*EXERCISE OBJECTIVE*
The answer must consist of every line in the records that contains the word "size".

*SOURCE MATERIAL*
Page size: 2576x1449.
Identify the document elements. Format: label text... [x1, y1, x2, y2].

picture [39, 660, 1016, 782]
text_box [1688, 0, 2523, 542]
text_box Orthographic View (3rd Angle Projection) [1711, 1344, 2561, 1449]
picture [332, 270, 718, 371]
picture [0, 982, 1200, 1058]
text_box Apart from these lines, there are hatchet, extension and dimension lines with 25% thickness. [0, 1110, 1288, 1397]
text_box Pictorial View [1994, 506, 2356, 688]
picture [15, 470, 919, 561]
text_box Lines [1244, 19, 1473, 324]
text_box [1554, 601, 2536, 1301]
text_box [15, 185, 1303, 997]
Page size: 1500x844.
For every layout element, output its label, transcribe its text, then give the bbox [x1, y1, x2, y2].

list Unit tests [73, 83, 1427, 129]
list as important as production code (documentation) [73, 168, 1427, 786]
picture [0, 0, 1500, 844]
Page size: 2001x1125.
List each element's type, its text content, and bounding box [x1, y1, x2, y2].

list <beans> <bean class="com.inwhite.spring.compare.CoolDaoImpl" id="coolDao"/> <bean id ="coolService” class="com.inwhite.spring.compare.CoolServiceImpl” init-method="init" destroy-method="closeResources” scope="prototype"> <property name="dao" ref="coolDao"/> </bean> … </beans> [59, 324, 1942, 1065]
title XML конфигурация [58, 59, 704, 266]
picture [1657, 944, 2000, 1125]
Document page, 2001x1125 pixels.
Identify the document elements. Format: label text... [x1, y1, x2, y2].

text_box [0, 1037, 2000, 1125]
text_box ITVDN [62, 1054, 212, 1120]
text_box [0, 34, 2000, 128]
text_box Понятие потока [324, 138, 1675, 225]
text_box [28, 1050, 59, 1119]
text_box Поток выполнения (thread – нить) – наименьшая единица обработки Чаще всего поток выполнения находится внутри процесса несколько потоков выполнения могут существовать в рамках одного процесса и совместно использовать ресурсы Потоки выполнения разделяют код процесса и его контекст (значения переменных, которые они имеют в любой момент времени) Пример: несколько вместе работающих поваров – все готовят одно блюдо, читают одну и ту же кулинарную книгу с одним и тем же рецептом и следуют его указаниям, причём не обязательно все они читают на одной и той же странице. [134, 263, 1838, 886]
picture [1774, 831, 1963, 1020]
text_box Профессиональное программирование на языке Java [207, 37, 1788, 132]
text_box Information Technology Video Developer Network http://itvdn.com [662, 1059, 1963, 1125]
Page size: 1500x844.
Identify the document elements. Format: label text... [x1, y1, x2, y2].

*ANSWER TO THIS EXERCISE*
Page size: 2576x1449.
Page size: 1500x844.
Page size: 2001x1125.
Page size: 1500x844.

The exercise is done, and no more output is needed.